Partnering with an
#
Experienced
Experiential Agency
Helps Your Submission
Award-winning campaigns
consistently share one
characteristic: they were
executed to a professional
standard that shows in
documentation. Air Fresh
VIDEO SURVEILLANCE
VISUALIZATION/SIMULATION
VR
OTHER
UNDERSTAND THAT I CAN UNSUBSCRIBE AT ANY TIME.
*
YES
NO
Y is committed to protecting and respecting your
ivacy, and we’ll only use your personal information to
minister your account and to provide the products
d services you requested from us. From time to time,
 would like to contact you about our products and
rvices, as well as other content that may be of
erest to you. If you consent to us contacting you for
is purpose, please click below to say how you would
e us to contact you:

++++

Repeat the records exactly, including every line.

Partnering with an
#
Experienced
Experiential Agency
Helps Your Submission
Award-winning campaigns
consistently share one
characteristic: they were
executed to a professional
standard that shows in
documentation. Air Fresh
VIDEO SURVEILLANCE
VISUALIZATION/SIMULATION
VR
OTHER
UNDERSTAND THAT I CAN UNSUBSCRIBE AT ANY TIME.
*
YES
NO
Y is committed to protecting and respecting your
ivacy, and we’ll only use your personal information to
minister your account and to provide the products
d services you requested from us. From time to time,
 would like to contact you about our products and
rvices, as well as other content that may be of
erest to you. If you consent to us contacting you for
is purpose, please click below to say how you would
e us to contact you:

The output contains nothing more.